私はその日のトンネルでの作業開始前に上級生徒(1号)に「近藤は昨日欠けたツルハシを工作所まで持参して修理して貰ってこい。」と命令され、これを肩にかつぎ一人でトボトボと一般道を歩いて兵学校の工作所に向かいました。(工作所というのは、校内の修理部門の工場)その時間は正確に把握していませんが7:30前後でした。
その道の途中に古鷹山を貫通する形で、比較的長い御殿山トンネルがありました。
まさにその中を歩いていたその時でした。
電灯はなく真っ暗闇だったのに、瞬間的にパツとまわりが赤紫の色となり、耳が両方とも殴られたような感じでガーンとしてしまったのでした。

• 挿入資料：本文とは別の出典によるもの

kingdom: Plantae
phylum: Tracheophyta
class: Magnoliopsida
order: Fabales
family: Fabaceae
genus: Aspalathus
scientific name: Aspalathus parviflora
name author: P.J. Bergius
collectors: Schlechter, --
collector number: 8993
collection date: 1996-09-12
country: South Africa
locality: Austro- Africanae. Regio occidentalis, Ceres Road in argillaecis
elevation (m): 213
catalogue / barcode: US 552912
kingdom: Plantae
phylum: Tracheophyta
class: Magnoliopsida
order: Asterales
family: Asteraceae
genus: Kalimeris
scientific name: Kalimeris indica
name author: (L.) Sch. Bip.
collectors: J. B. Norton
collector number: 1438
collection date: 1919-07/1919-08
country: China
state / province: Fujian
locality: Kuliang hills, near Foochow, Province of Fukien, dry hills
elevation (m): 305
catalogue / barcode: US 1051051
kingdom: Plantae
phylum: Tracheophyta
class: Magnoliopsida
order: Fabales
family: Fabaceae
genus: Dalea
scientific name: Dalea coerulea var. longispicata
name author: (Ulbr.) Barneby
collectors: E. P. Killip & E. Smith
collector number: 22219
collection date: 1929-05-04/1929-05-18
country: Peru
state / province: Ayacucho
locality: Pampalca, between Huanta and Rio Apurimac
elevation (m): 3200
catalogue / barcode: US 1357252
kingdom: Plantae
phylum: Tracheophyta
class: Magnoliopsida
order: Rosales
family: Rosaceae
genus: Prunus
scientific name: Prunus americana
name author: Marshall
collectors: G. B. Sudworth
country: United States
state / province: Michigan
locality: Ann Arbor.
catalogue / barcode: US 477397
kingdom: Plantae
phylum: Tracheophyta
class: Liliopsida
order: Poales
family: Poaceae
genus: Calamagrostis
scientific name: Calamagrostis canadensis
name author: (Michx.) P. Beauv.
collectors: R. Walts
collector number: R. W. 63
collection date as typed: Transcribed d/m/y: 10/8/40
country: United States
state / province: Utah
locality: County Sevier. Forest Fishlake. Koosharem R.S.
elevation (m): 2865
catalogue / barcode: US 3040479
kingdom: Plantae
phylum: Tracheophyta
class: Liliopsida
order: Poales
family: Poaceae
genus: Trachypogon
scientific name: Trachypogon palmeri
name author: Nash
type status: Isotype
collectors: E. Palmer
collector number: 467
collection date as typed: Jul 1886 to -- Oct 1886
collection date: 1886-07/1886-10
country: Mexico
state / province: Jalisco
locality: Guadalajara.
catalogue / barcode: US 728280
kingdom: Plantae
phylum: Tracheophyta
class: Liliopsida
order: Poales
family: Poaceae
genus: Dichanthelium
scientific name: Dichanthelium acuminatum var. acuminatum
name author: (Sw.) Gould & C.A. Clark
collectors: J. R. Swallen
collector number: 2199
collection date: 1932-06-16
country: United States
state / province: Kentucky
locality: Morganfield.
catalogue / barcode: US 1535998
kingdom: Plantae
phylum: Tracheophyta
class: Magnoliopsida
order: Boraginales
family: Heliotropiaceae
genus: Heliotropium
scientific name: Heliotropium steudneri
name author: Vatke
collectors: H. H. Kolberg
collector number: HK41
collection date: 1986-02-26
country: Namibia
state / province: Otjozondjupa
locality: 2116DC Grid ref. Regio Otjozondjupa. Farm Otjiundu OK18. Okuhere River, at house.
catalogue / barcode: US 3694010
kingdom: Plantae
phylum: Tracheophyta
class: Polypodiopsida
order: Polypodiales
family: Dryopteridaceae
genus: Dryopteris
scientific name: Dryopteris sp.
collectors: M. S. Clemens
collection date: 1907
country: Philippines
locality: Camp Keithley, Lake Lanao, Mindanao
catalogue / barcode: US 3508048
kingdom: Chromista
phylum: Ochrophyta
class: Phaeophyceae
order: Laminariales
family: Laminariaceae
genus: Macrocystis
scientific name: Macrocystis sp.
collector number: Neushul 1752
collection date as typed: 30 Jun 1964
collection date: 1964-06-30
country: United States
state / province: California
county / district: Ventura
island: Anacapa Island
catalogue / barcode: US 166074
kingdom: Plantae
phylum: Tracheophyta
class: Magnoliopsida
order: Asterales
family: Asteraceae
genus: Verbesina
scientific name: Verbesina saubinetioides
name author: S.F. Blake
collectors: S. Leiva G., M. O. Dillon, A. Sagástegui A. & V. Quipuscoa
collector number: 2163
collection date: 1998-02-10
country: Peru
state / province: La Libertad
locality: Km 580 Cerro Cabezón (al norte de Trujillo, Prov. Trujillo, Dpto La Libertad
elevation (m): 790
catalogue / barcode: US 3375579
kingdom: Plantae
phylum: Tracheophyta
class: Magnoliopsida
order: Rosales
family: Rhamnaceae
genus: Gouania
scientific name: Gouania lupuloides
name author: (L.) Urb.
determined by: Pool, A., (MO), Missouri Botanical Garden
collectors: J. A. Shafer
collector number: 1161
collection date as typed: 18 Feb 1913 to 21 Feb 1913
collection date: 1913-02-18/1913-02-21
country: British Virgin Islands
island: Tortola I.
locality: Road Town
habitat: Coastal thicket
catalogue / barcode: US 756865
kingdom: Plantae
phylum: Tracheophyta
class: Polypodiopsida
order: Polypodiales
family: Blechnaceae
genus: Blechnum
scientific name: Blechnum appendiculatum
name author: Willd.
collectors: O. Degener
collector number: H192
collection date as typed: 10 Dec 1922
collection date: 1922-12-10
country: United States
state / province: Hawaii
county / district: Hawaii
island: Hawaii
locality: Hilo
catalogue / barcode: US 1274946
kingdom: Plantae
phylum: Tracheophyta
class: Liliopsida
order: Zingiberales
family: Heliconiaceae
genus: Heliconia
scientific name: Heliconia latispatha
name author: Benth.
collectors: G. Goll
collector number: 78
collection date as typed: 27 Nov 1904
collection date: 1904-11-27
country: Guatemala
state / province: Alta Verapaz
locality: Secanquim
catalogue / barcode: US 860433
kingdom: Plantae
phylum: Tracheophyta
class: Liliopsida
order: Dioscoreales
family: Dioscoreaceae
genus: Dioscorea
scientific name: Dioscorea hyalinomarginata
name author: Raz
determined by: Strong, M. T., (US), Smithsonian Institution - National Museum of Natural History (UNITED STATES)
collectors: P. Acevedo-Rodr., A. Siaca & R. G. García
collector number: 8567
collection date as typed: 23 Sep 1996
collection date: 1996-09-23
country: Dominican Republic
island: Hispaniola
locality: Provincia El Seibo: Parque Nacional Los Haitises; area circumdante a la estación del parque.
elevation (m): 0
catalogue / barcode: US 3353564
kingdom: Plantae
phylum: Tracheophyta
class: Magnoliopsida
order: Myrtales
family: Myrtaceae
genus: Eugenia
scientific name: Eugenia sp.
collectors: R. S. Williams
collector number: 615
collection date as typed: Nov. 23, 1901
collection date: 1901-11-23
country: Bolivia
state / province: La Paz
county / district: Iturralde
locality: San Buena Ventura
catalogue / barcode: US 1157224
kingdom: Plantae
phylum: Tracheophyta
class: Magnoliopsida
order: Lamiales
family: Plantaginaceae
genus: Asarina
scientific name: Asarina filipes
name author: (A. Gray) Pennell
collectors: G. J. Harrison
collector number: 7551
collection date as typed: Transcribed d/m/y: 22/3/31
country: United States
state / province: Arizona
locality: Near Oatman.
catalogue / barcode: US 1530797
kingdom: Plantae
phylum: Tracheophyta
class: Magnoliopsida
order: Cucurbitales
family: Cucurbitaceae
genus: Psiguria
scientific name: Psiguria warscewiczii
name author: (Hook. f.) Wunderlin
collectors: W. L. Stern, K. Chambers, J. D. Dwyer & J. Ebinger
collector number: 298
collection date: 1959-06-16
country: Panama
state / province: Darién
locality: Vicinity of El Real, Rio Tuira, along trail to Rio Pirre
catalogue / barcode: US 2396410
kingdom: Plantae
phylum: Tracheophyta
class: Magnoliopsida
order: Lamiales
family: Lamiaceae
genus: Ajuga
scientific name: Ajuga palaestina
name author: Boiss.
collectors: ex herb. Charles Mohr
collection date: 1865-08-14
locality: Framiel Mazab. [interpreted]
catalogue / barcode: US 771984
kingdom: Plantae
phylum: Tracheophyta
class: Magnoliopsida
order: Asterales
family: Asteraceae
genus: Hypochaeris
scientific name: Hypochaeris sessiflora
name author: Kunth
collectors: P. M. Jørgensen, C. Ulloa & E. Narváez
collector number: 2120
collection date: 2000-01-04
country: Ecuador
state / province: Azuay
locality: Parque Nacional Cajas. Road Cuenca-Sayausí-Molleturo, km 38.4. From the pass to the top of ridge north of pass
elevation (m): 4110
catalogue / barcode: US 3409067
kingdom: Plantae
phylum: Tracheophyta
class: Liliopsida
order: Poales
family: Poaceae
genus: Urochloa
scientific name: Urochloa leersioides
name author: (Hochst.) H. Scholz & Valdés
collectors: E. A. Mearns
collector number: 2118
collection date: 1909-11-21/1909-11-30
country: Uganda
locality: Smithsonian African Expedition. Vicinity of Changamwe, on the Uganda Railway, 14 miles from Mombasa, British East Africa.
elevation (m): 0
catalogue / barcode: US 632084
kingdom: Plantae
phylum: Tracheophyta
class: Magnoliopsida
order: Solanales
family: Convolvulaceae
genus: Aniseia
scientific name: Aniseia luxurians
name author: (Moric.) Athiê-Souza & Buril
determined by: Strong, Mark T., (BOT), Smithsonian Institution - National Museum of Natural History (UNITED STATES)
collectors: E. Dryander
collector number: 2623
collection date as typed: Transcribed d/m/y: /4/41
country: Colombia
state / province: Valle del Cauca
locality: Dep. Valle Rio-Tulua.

「これは近くに爆弾が落ちたのか?おかしいな?たしかトンネルの出入り口には二重の隔壁で塞がれていたはずだが?」
トンネルから出て周辺を見渡したが煙もないし被害があった形跡もない。
「これは錯覚だったのか・・・・・・」
と思い歩き出したその時、大勢の民家の人々が血相を変えてトンネルに向かいなだれ込んできた。
口ぐちに「生徒さんなんでしょう???」と問いかけてきた。
その時たまたまトンネル出口が広島の方向を向いていたのだが、そこに巨大なキノコ状の入道雲がみえたのだ。
色は真っ白、中心部は今でも眼にうかぶのだが、赤身を帯びた薄紫色だった。
それは、極めて美しい、美しい色であった。
その下で阿鼻叫喚の地獄絵のような大惨事が起きていたなどとは到底想像することはできなかった。
美しさに見ほれるほどの巨大な白い朝顔、その中心には薄赤紫色の芯がある。その色と形のバランスが言葉では言い表せないほど絶妙で見ほれてしまうほどでした。
不謹慎な表現だと自分でも思いましたが、此れが真実でした。
何事が起ったのか全く見当がつきませんでしたが、大爆発が起きたことに間違いない。普通の爆撃によるものならば、黒い爆炎が上がり火薬の臭いがするはずだがこれが全くない。おかしいなあ???
という感じはもっていた。
その後数日してから広島に特殊爆弾が落とされた。原子爆弾という言葉は使われなかった。
強力な光とこれに伴う高熱、爆風などによる被害が大きいのでこれからは敵機が1機飛来しても空襲警報を発令する。(それまでは警戒警報で防空壕には入らないで済ませていた)
これからは防空壕に向かうときには白い物を被って速やかに行動せよとの命令がでた。
今思えば噴飯ものだがその後は、白いものといえば寝間着、風呂敷くらいしかなく、此れを被り防毒面を持って退避したものだった。